# What are the inflection points for y = 6x^3 - 3x^4?

Feb 20, 2018

$\left(0 , 0\right) , \left(1 , 3\right)$

#### Explanation:

Take the first derivative:

$y ' = 18 {x}^{2} - 12 {x}^{3}$

Take the second derivative:

$y ' ' = 36 x - 36 {x}^{2}$

Let's factor $y ' '$ a bit to simplify it:

$y ' ' = 36 x \left(1 - x\right)$

Set $y ' '$ equal to zero and solve for $x$:

$36 x \left(1 - x\right) = 0$

$36 x = 0$

So $x = 0$ is our first potential inflection point's $x$-value.

$1 - x = 0$

So $x = 1$ is our second potential inflection point's $x$-value.

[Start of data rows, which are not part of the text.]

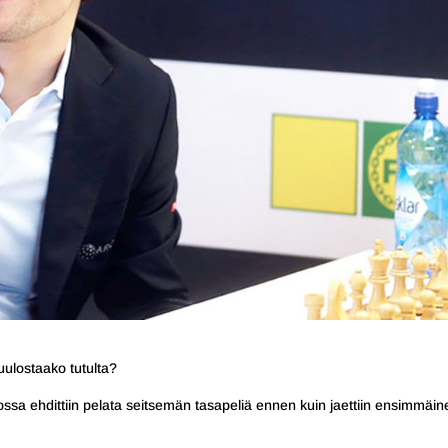
uulostaako tutulta?
ssa ehdittiin pelata seitsemän tasapeliä ennen kuin jaettiin ensimmäin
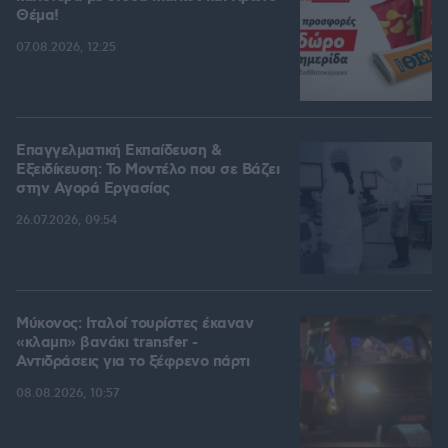
Θέμα!
07.08.2026, 12:25
Επαγγελματική Εκπαίδευση &
Εξειδίκευση: Το Mοντέλο που σε Bάζει
στην Aγορά Eργασίας
26.07.2026, 09:54
Μύκονος: Ιταλοί τουρίστες έκαναν
«κλαμπ» βανάκι transfer -
Αντιδράσεις για το ξέφρενο πάρτι
08.08.2026, 10:57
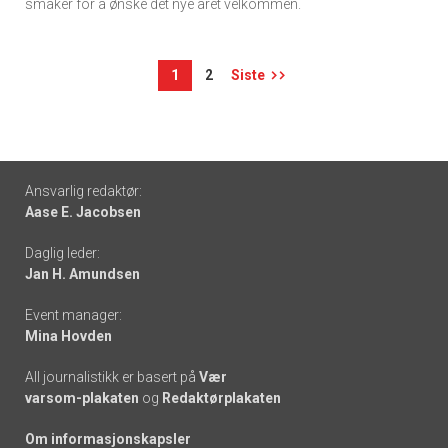
smaker for å ønske det nye året velkommen.
1
2
Siste
Footer
Ansvarlig redaktør:
Aase E. Jacobsen
-
Daglig leder:
links
Jan H. Amundsen
Event manager:
Mina Hovden
All journalistikk er basert på
Vær
varsom-plakaten
og
Redaktørplakaten
Om informasjonskapsler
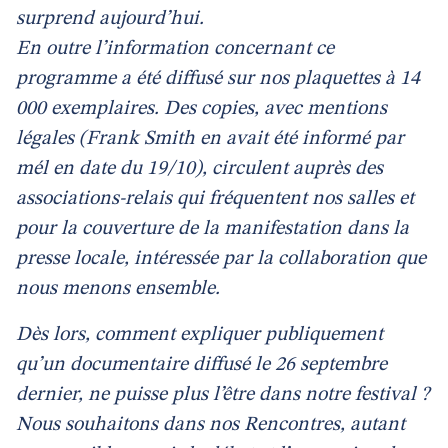
surprend aujourd’hui.
En outre l’information concernant ce
programme a été diffusé sur nos plaquettes à 14
000 exemplaires. Des copies, avec mentions
légales (Frank Smith en avait été informé par
mél en date du 19/10), circulent auprès des
associations-relais qui fréquentent nos salles et
pour la couverture de la manifestation dans la
presse locale, intéressée par la collaboration que
nous menons ensemble.
Dès lors, comment expliquer publiquement
qu’un documentaire diffusé le 26 septembre
dernier, ne puisse plus l’être dans notre festival ?
Nous souhaitons dans nos Rencontres, autant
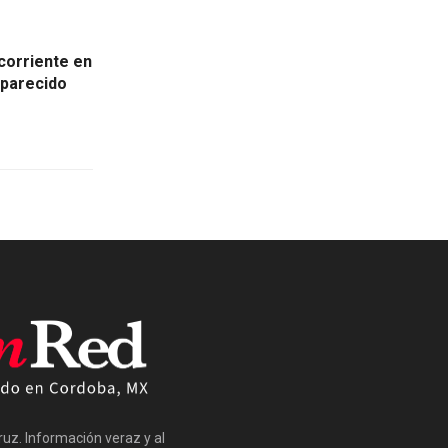
corriente en
aparecido
cruz. Información veraz y al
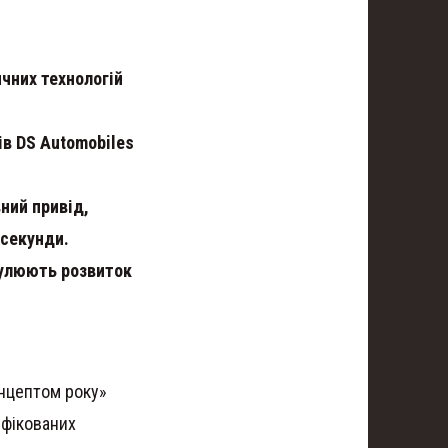
чних технологій
ів DS Automobiles
ний привід,
 секунди.
мулюють розвиток
нцептом року»
ифікованих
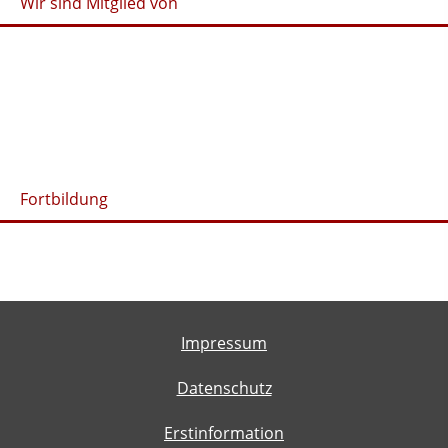
Wir sind Mitglied von
Fortbildung
Impressum
Datenschutz
Erstinformation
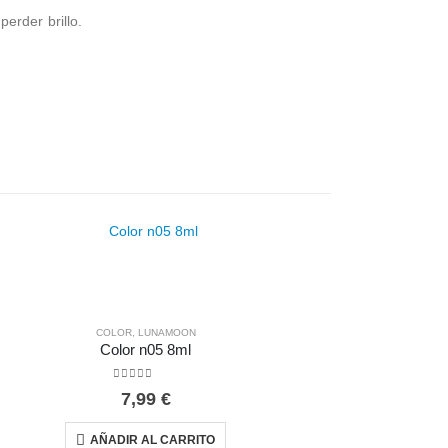
erder brillo.
COLOR
,
LUNAMOON
Color n05 8ml
0
out of 5
7,99
€
AÑADIR AL CARRITO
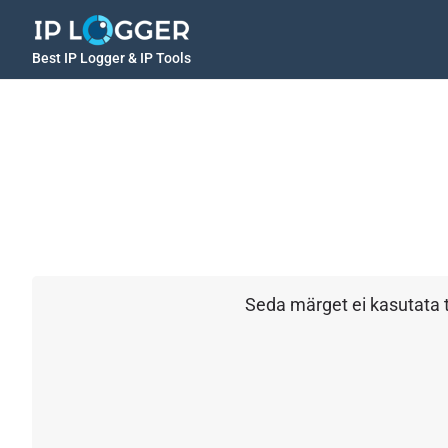
Best IP Logger & IP Tools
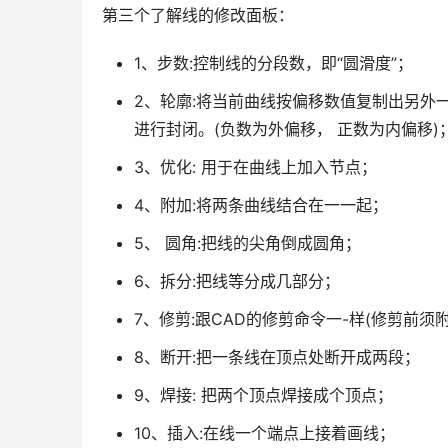
第三个了解线的修改面板：
1、步数:控制线的分段数，即“圆滑度”；
2、轮廓:将当前曲线按偏移数值复制出另外
进行封闭。(负数为外偏移， 正数为内偏移)
3、优化: 用于在曲线上加入节点；
4、附加:将两条曲线结合在一一起；
5、 圆角:把线的尖角倒成圆角；
6、拆分:把线等分成几部分；
7、修剪:跟CAD的修剪命令一-样(修剪前
8、断开:把一条线在顶点处断开成两段；
9、焊接: 把两个顶点焊接成个顶点；
10、插入:在线一个端点上接着画线；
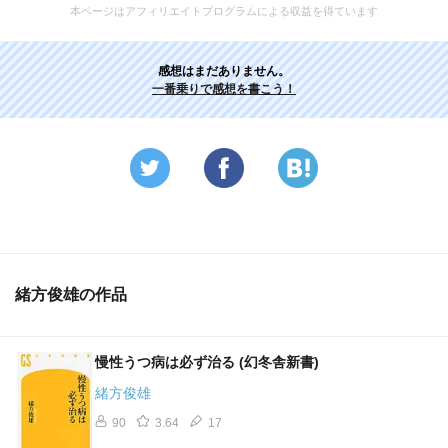
本ページはアフィリエイトプログラムによる収益を得ています
感想はまだありません。
一番乗りで感想を書こう！
緒方俊雄の作品
慢性うつ病は必ず治る (幻冬舎新書)
緒方俊雄
90
3.64
17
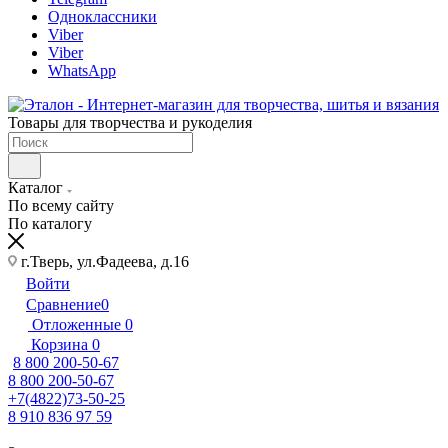
Одноклассники
Viber
Viber
WhatsApp
Товары для творчества и рукоделия
Каталог
По всему сайту
По каталогу
г.Тверь, ул.Фадеева, д.16
Войти
Сравнение
0
Отложенные
0
Корзина
0
8 800 200-50-67
8 800 200-50-67
+7(4822)73-50-25
8 910 836 97 59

We must test values of $y ' '$ in the following intervals (but not at the endpoints, hence the parentheses):

(-∞, 0)
$\left(0 , 1\right)$
(1, ∞)

(-∞,0)

$y ' ' \left(- 1\right) = - 36 \left(2\right) < 0$

In the interval (-∞, 0), $y ' ' < 0$ and so the graph of y is concave down.

$\left(0 , 1\right)$

$y ' ' \left(\frac{1}{2}\right) = 18 \left(\frac{1}{2}\right) > 0$

In the interval $\left(0 , 1\right)$, $y ' ' > 0$ and so the graph of y is concave up. We've switched concavity. This means we have an inflection point at $x = 0$.

Let's plug $x = 0$ back into our original function to get the inflection point's coordinates:

$y \left(0\right) = 6 {\left(0\right)}^{3} - 3 {\left(0\right)}^{4} = 0$

$\left(0 , 0\right)$ is an inflection point.

(1,∞)

$y ' ' \left(2\right) = 72 \left(- 1\right) < 0$

In the interval (1,∞), $y ' ' < 0$ and so the graph of y is concave down. Again, we've switched concavity. We also have an inflection point at $x = 1$.

Plug $x = 1$ into the original function to get the second inflection point's coordinates:

$y \left(1\right) = 6 - 3 = 3$

$\left(1 , 3\right)$ is an inflection point.